Peshmerga Plans to Reform – Unifying After ISIS
Peshmerga forces consist of Shabak’s, Christian’s, Yezidis, and other ethnicities, fighting together, in Peshmerga army.
Standing with brave Peshmerga soldiers at the front lines, about 15 miles outside Mosul, proudly wearing Kurdish clothing
After defeating ISIS, Peshmerga will need to reform in order to further unify its forces. There are now 50.000 soldiers under Zeravani police forces belonging to the Ministry of Interior. These forces should be merged with the Peshmerga. Over 10,000 Yezidis and 3000 Christians have their own battalions, as part of the Peshmerga, but need more unification, as Christian units are currently undergoing training with 400 Christian soldiers already on the front lines. Strong and united Peshmerga forces are needed for the stability not only of the Kurdistan Region, but for the entire Middle East.
There are two million refugees and internally displaced people currently living in Kurdistan, with many more bound to come after the Mosul operation. The humanitarian crises that the Kurdistan Region is facing is severe. The international community must embrace long term, continued support for the expected influx of refugees.
President Barzani recently supported the idea of establishing a protected area for the Christian community in Nineveh and Shabak representatives from Mosul welcomed this idea. Discussions are underway with Armenians and Assyrians as well. Minorities are playing an important part in this fight, and rightly so, they are looking into certain sovereignty and self-rule rights, under the Kurdistan Regional Government (KRG). The Shabak death toll alone stands now at 1384 with over 200 Shabak still held captive by ISIS.
With General Hazar O. Ismail, graduate of the U.S. Army War College
The future atmospherics of Mosul, the largest Sunni city in Iraq and the country’s second biggest city with a population of 2.3 million, remains unknown. It is hard to imagine how trust can be rebuilt between Yezidi’s, Shabak’s, Kurds, and other ethnicities, and the Sunni majority, who were once neighbors, but have now in large numbers embraced ISIS. It is still hard to comprehend and to understand how many Sunnis could turn on their fellow citizens by joining ISIS, often raping and enslaving their neighbors’ wives and daughters, beheading and killing people with whom they shared decades of peaceful co-existence. It is yet to be seen whether or not ISIS’ ideology has gained deep root in the hearts and minds of many Mosul inhabitants. IN any case, rebuilding trust will be a daunting task.

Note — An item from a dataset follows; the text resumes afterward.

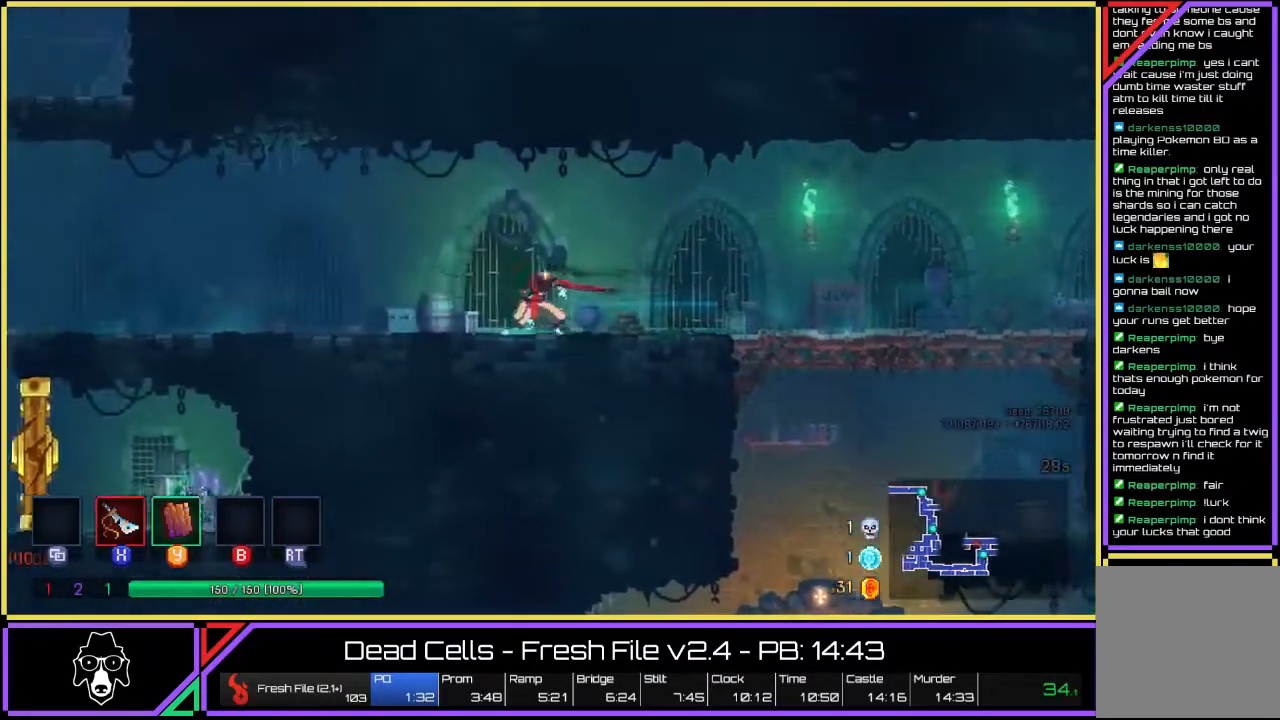
{"buttons": [], "left_stick": "left", "right_stick": "center", "events": [[100, "CROSS", "down"], [200, "CROSS", "up"]]}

While discussions for the construction of a post-ISIS Iraq have already started, when it comes to military issues, here is one suggestion: create arms production facilities in Kurdistan, so the local population can protect itself and become liable for enhancing its own security. This way, there would be no need to go through Baghdad, which is refusing to provide support for Kurdistan. Regardless, one thing is certain; the people of Kurdistan are our true friends and allies in our joint fight against ISIS and beyond, and we should reciprocate that friendship while these brave soldiers are fighting for the freedom of us all.